Non-equilibrium H$_2$ formation in the early Universe: energy exchanges, rate coefficients and spectral distortions

TL;DR

This paper investigates how non-thermal distributions of molecular hydrogen in the early Universe influence energy exchange, chemical reactions, and spectral distortions, highlighting the importance of non-equilibrium processes in cosmological models.

Contribution

It provides new calculations of excitation temperatures, reaction rate modifications, and spectral distortions due to non-equilibrium H$_2$ in the early Universe.

Findings

Non-equilibrium processes significantly affect chemical reaction rates.

Spectral distortions from H$_2$ formation are below current detection limits.

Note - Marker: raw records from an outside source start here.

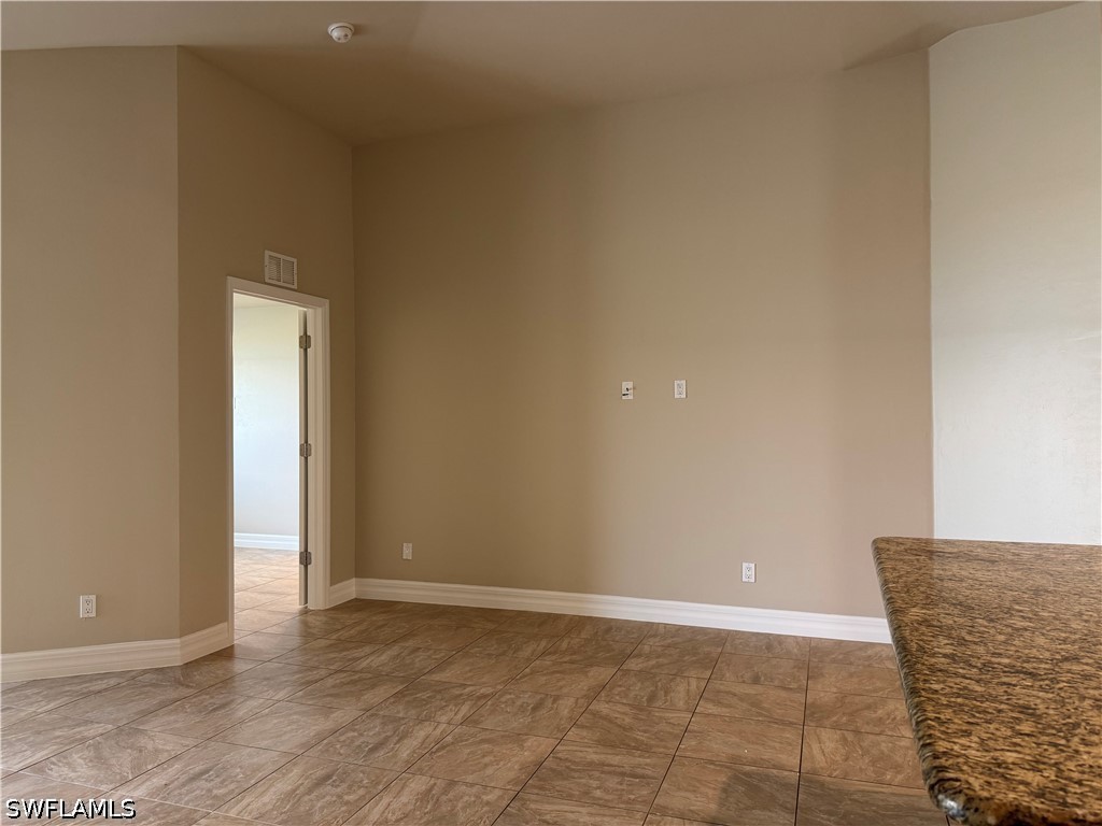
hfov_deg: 71.6
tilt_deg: -0.4
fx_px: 764
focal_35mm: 24
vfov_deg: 56.8
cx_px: 551
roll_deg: -0.1
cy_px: 413
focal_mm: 6.76
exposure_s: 1/60
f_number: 1.78
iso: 200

New fits for heat transfer functions are provided.

Abstract

Energy exchange processes play a crucial role in the early Universe, affecting the thermal balance and the dynamical evolution of the primordial gas. In the present work we focus on the consequences of a non-thermal distribution of the level populations of H$_2$: first, we determine the excitation temperatures of vibrational transitions and the non-equilibrium heat transfer; second, we compare the modifications to chemical reaction rate coefficients with respect to the values obtained assuming local thermodynamic equilibrium; third, we compute the spectral distortions to the cosmic background radiation generated by the formation of H$_2$ in vibrationally excited levels. We conclude that non-equilibrium processes cannot be ignored in cosmological simulations of the evolution of baryons, although their observational signatures remain below current limits of detection. New fits to the equilibrium and non-equilibrium heat transfer functions are provided.